Les violences verbales à caractère sexiste, Fanny en a fait son cheval de bataille : elle ne se contente pas de réprimander les auteurs, elle fait travailler tous ses élèves sur le sens des mots. « L’avantage, c’est qu’on vient les chercher sur leur propre terrain, ce à quoi ils ne sont pas habitués. Il ne s’agit pas de leur faire la morale mais de leur faire comprendre à quelle conception renvoient les mots « pétasse », « salope », « tapette », etc. », indique Fanny.

Les cours d’éducation à la sexualité1 devraient par ailleurs être l’occasion d’expliquer que les relations sexuelles ne peuvent avoir lieu sous la contrainte. « La plupart du temps, explique Michel, professeur de Sciences de la vie et de la Terre (SVT), on ne traite de ce sujet à l’école que sous l’angle de la reproduction, de la contraception et de l’anatomie, dans le cadre de disciplines telles que la mienne. Il faudrait pourtant aller plus loin et aborder par exemple la notion de plaisir partagé. Cela me paraît salutaire, surtout quand la seule référence en la matière se résume, chez certains enfants, aux films X ».

Dans cette perspective, il peut être utile d’aborder le sujet en parlant de l’égalité des droits en cours d’instruction civique. Pour Jean-claude, professeur d‘économie et gestion dans un lycée professionnel de Lyon, il faut cependant veiller à ne pas crisper davantage les garçons. « Ceux qui jouent les durs sont moins sûrs de leur virilité qu’il n’y parait. L’idée qu’on puisse les placer dans une relation d’égalité avec les filles est une perspective terrorisante pour eux. Il faut donc essayer de les faire sortir des schémas dans lesquels ils s’enferment, tout en les rassurant ».

Laëtitia de Kerchove

(1) L’éducation à la sexualité dans les écoles, les collèges et les lycées est régie par la circulaire n°2003-027 du 17-2-2003 (BO n°9, du 27 février 2003)

Supports pédagogiques

– L’association « Ni putes Ni soumises » intervient en classe sur demande (à faire via leur site Web). En septembre, elle publiera « Le guide de l’éducation au respect », avec un volet consacré à la sexualité.

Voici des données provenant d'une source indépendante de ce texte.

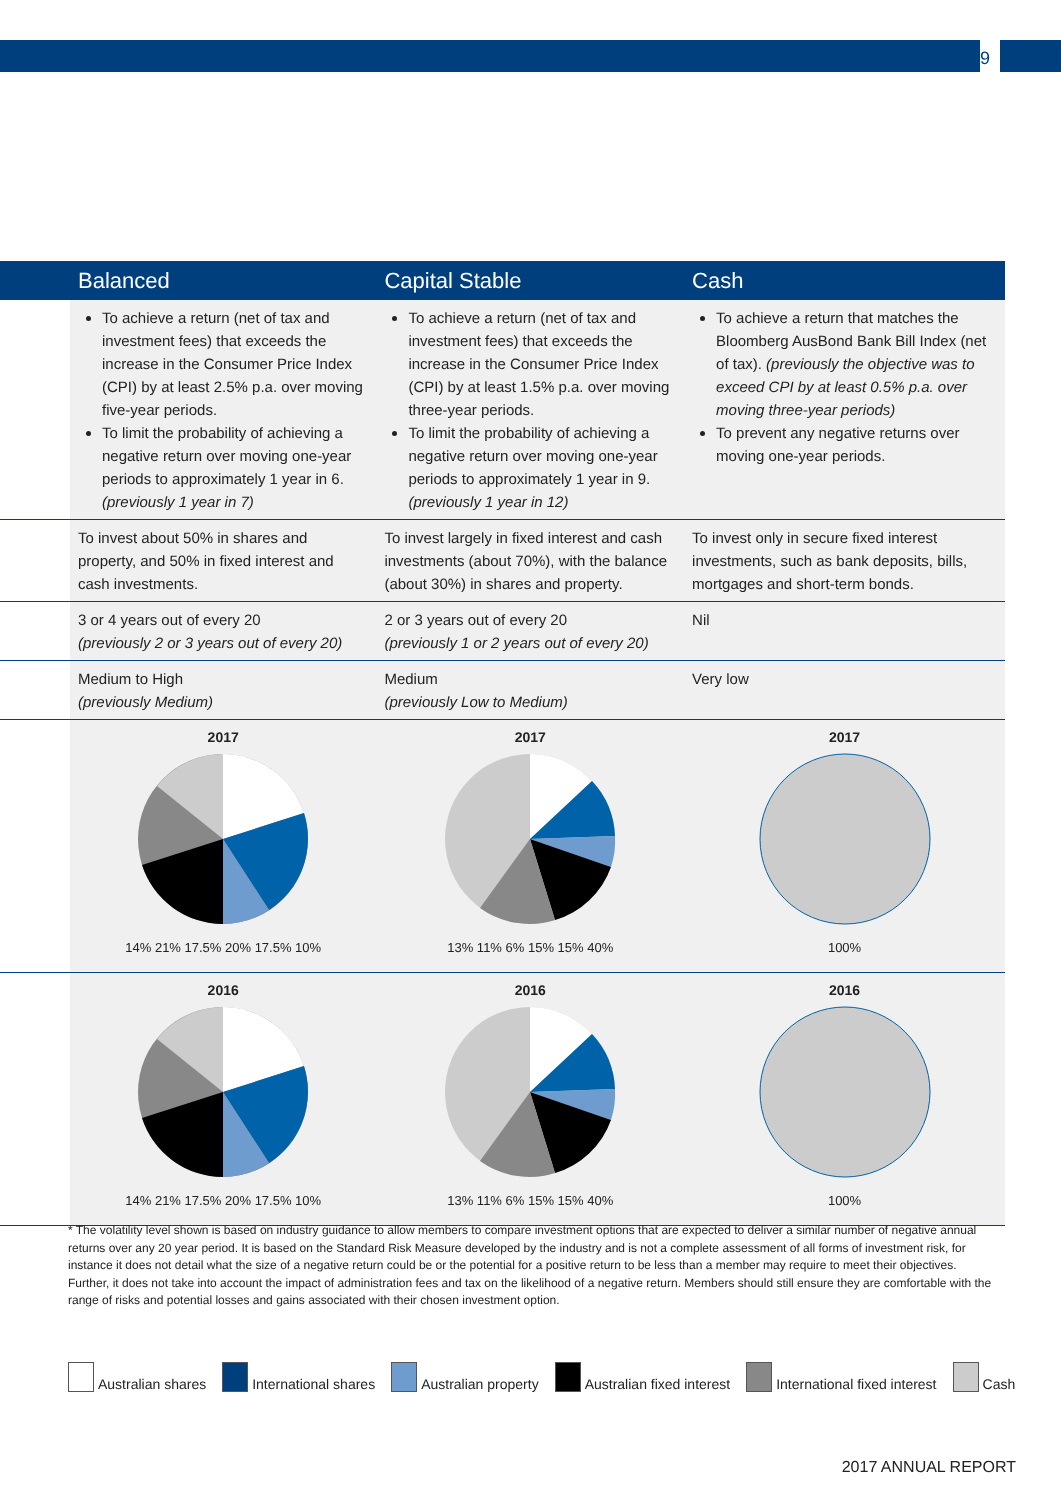9
| | Balanced | Capital Stable | Cash |
| --- | --- | --- | --- |
| | To achieve a return (net of tax and investment fees) that exceeds the increase in the Consumer Price Index (CPI) by at least 2.5% p.a. over moving five-year periods. To limit the probability of achieving a negative return over moving one-year periods to approximately 1 year in 6. (previously 1 year in 7) | To achieve a return (net of tax and investment fees) that exceeds the increase in the Consumer Price Index (CPI) by at least 1.5% p.a. over moving three-year periods. To limit the probability of achieving a negative return over moving one-year periods to approximately 1 year in 9. (previously 1 year in 12) | To achieve a return that matches the Bloomberg AusBond Bank Bill Index (net of tax). (previously the objective was to exceed CPI by at least 0.5% p.a. over moving three-year periods) To prevent any negative returns over moving one-year periods. |
| | To invest about 50% in shares and property, and 50% in fixed interest and cash investments. | To invest largely in fixed interest and cash investments (about 70%), with the balance (about 30%) in shares and property. | To invest only in secure fixed interest investments, such as bank deposits, bills, mortgages and short-term bonds. |
| | 3 or 4 years out of every 20 (previously 2 or 3 years out of every 20) | 2 or 3 years out of every 20 (previously 1 or 2 years out of every 20) | Nil |
| | Medium to High (previously Medium) | Medium (previously Low to Medium) | Very low |
| | 2017 14% 21% 17.5% 20% 17.5% 10% | 2017 13% 11% 6% 15% 15% 40% | 2017 100% |
| | 2016 14% 21% 17.5% 20% 17.5% 10% | 2016 13% 11% 6% 15% 15% 40% | 2016 100% |
* The volatility level shown is based on industry guidance to allow members to compare investment options that are expected to deliver a similar number of negative annual returns over any 20 year period. It is based on the Standard Risk Measure developed by the industry and is not a complete assessment of all forms of investment risk, for instance it does not detail what the size of a negative return could be or the potential for a positive return to be less than a member may require to meet their objectives. Further, it does not take into account the impact of administration fees and tax on the likelihood of a negative return. Members should still ensure they are comfortable with the range of risks and potential losses and gains associated with their chosen investment option.
Australian shares International shares Australian property Australian fixed interest International fixed interest Cash
2017 ANNUAL REPORT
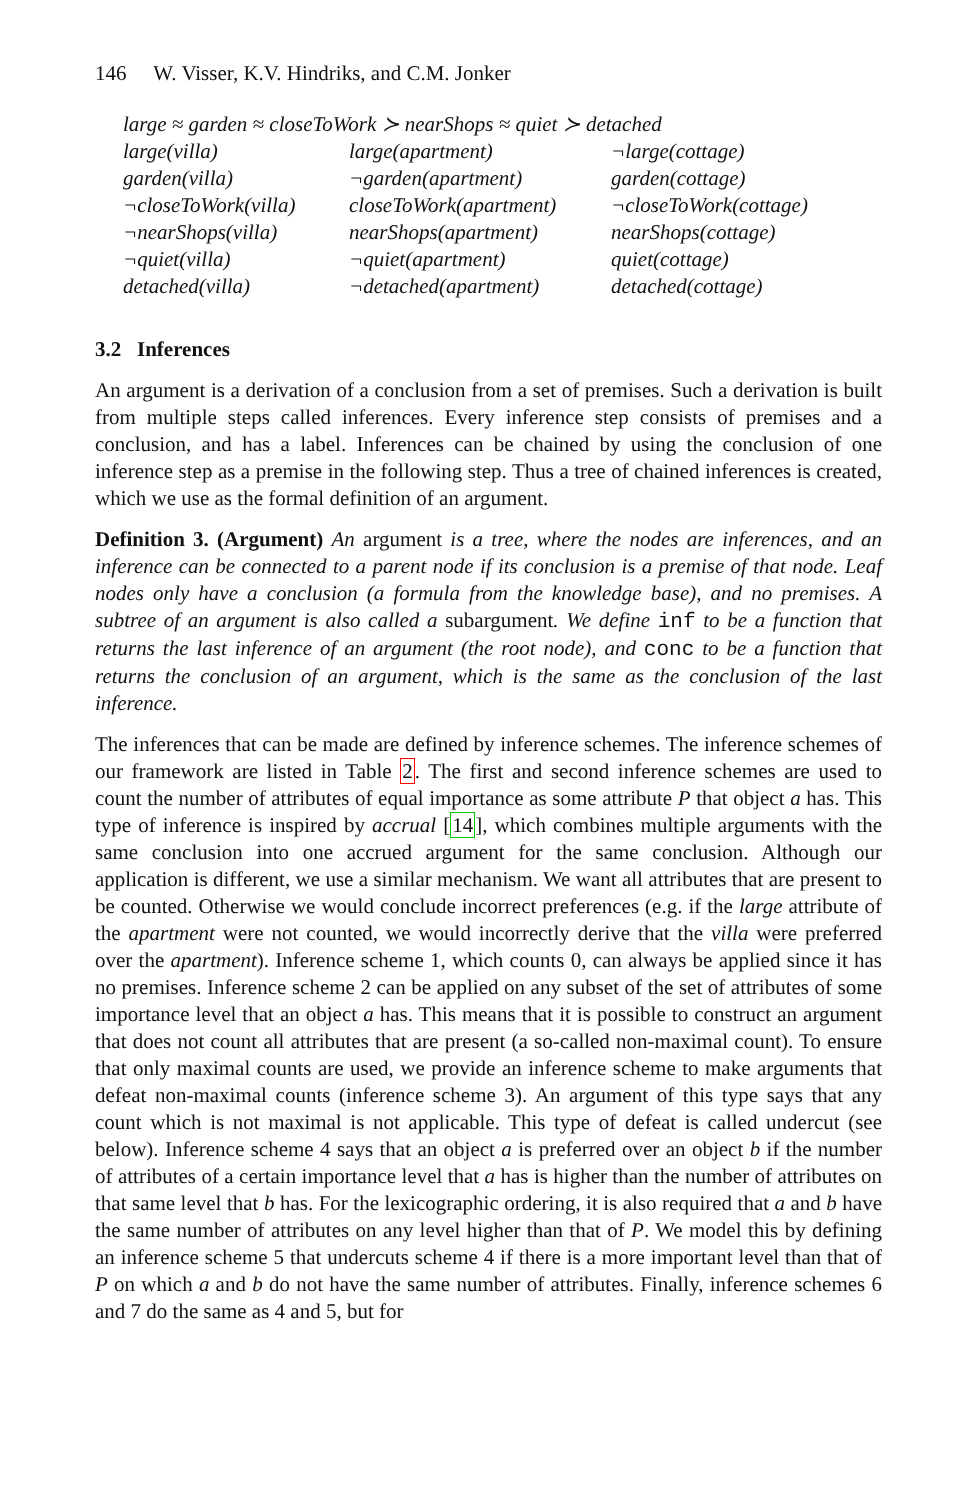146 W. Visser, K.V. Hindriks, and C.M. Jonker
| large ≈ garden ≈ closeToWork ≻ nearShops ≈ quiet ≻ detached | | |
| large(villa) | large(apartment) | ¬large(cottage) |
| garden(villa) | ¬garden(apartment) | garden(cottage) |
| ¬closeToWork(villa) | closeToWork(apartment) | ¬closeToWork(cottage) |
| ¬nearShops(villa) | nearShops(apartment) | nearShops(cottage) |
| ¬quiet(villa) | ¬quiet(apartment) | quiet(cottage) |
| detached(villa) | ¬detached(apartment) | detached(cottage) |
3.2 Inferences
An argument is a derivation of a conclusion from a set of premises. Such a derivation is built from multiple steps called inferences. Every inference step consists of premises and a conclusion, and has a label. Inferences can be chained by using the conclusion of one inference step as a premise in the following step. Thus a tree of chained inferences is created, which we use as the formal definition of an argument.
Definition 3. (Argument) An argument is a tree, where the nodes are inferences, and an inference can be connected to a parent node if its conclusion is a premise of that node. Leaf nodes only have a conclusion (a formula from the knowledge base), and no premises. A subtree of an argument is also called a subargument. We define inf to be a function that returns the last inference of an argument (the root node), and conc to be a function that returns the conclusion of an argument, which is the same as the conclusion of the last inference.
The inferences that can be made are defined by inference schemes. The inference schemes of our framework are listed in Table 2. The first and second inference schemes are used to count the number of attributes of equal importance as some attribute P that object a has. This type of inference is inspired by accrual [14], which combines multiple arguments with the same conclusion into one accrued argument for the same conclusion. Although our application is different, we use a similar mechanism. We want all attributes that are present to be counted. Otherwise we would conclude incorrect preferences (e.g. if the large attribute of the apartment were not counted, we would incorrectly derive that the villa were preferred over the apartment). Inference scheme 1, which counts 0, can always be applied since it has no premises. Inference scheme 2 can be applied on any subset of the set of attributes of some importance level that an object a has. This means that it is possible to construct an argument that does not count all attributes that are present (a so-called non-maximal count). To ensure that only maximal counts are used, we provide an inference scheme to make arguments that defeat non-maximal counts (inference scheme 3). An argument of this type says that any count which is not maximal is not applicable. This type of defeat is called undercut (see below). Inference scheme 4 says that an object a is preferred over an object b if the number of attributes of a certain importance level that a has is higher than the number of attributes on that same level that b has. For the lexicographic ordering, it is also required that a and b have the same number of attributes on any level higher than that of P. We model this by defining an inference scheme 5 that undercuts scheme 4 if there is a more important level than that of P on which a and b do not have the same number of attributes. Finally, inference schemes 6 and 7 do the same as 4 and 5, but for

– Côté films, les enseignants interrogés dans cet article recommandent « Chaos » de Coline Serreau, « Fucking Amal » de Lukas Moodysson et « La Squale » de Fabrice Genestal comme œuvres pouvant servir de supports pédagogiques.

– Le CNDP propose textes et outils de réflexion par le biais du centre de ressources Ville-Ecole-Intégration (>> site )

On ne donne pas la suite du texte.